In 2004, Swindon Borough Council announced the proposed redevelopment of the town centre area including the bus station. Thamesdown Transport moved from their Corporation Street home to a new facility at Barnfield in 2005, with the land earmarked for conversion to commercial properties. As well as town centre offices, the project also makes provision for housing, shops, cafes and restaurants. The plans would lead to the demolition of all buildings in this area, including the current bus station, with a replacement to be built along Fleming Way.

In 2015, a multi-storey carpark adjacent to the bus station was demolished as part of this scheme. The former Stagecoach Bus Depot on Eastcott Road was approved for development as a housing site in 2018.

The final stage of work in the Fleming Way area began in 2022. The new bus interchange at Fleming Way opened to public bus services in August 2025. Swindon Borough Council announced their intention to demolish the former bus station by Christmas 2025, with plans to redevelop the site as a new theatre and entertainment venue.

==Operators==
===Coachstyle===
Coachstyle provides services to Royal Wootton Bassett, Malmesbury and Chippenham from Fleming Way bus interchange, through service 99.

===FlixBus===
German coach operator FlixBus operate service 044 between London Victoria, Heathrow Airport, Swindon, Cheltenham and Gloucester. FlixBus services operate from Swindon's Regent Circus, and do not currently use the Fleming Way bus interchange.

===National Express===
National Express provide nationwide coach travel from Fleming Way bus interchange, to London Victoria, Heathrow Airport, Wembley Stadium, and services to certain festivals and events.

===Stagecoach West===
Stagecoach West operate in West and North Swindon and in rural areas. Two routes are branded as Stagecoach Gold services with higher specification buses: the S6 to Oxford via Shrivenham and Faringdon, and the 55 to Chippenham via Calne.

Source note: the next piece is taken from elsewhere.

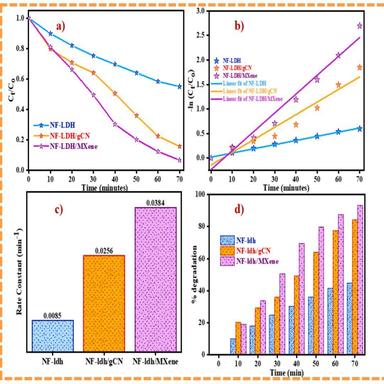
Kinetic studies of brexin in the presence of synthesized photocatalysts (a) Ceq/Ct versus time, (b) – ln (Ceq/Ct) versus time, (c) the values of rate constant (k), and (d) percentage degradation.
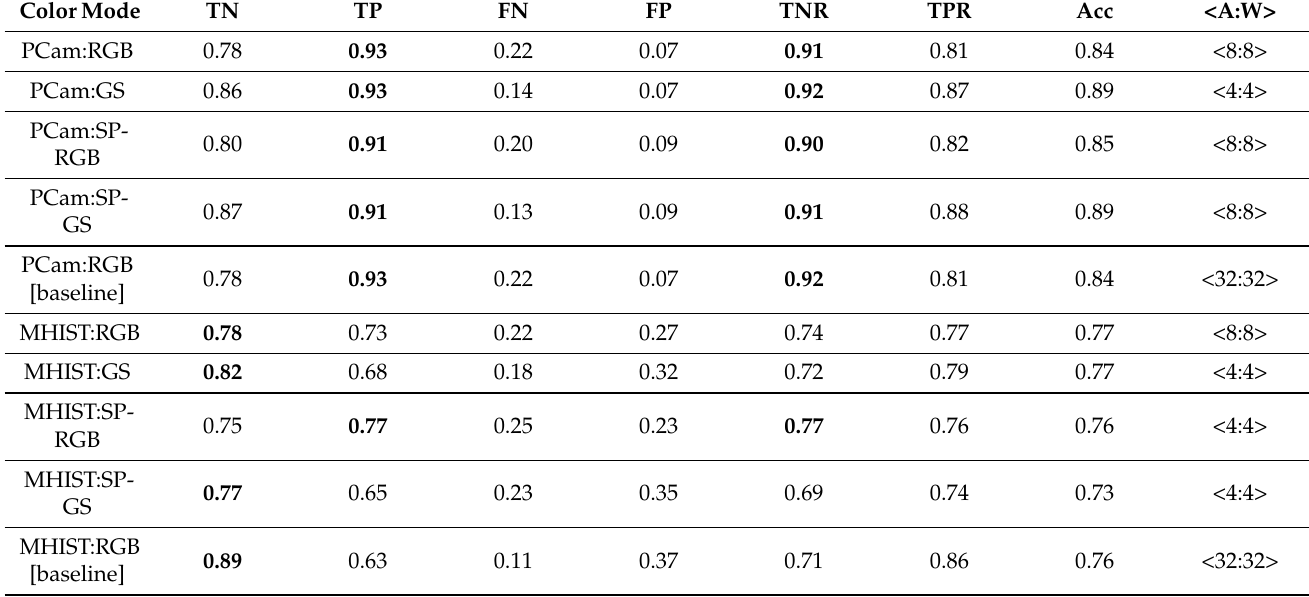
Table 6. Detailed results of the best configurations for each color mode: True positive (TP), true negative (TN), false positive (FP), false negative (FN), true positive rate (TPR), true negative rate (TNR), and accuracy. The Activation (A) and Weights (W) bit-width are shown. To have a fair comparison, the baseline method contains no quantization or further optimization. All results are normalized to the predicted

===Swindon's Bus Company===
Go South Coast operate the majority of Swindon's urban services and school buses under the brand Swindon's Bus Company. They also provide employee services for Nationwide, having 3 bus routes (the N1, the NW2 and the NW3), with all of the routes serving the headquarters of Nationwide. All services currently call at Fleming Way bus interchange.

===Salisbury Reds===
Go South Coast also operate the X5 service under the Salisbury Reds brand, which travels to Marlborough, Pewsey, Amesbury and Salisbury hourly from Fleming Way bus interchange.

===Pulhams Coaches===
Pulhams Coaches, a brand used by Go-Ahead Group's Oxford Bus Company, operate the 64 service from the Fleming Way bus interchange, to Highworth, Lechlade, Carterton and Witney.

===West Berkshire Council===
West Berkshire Council operate the number 47 bus service, branded "West Berkshire Connect", which operates from the Fleming Way bus interchange to Wanborough, Bishopstone, Ashbury and Lambourn.

==Ticketing==
The majority of tickets purchased on Swindon's Bus Company and Stagecoach West services are honoured by both operators, through the purchase of a Swindon Travel Pass.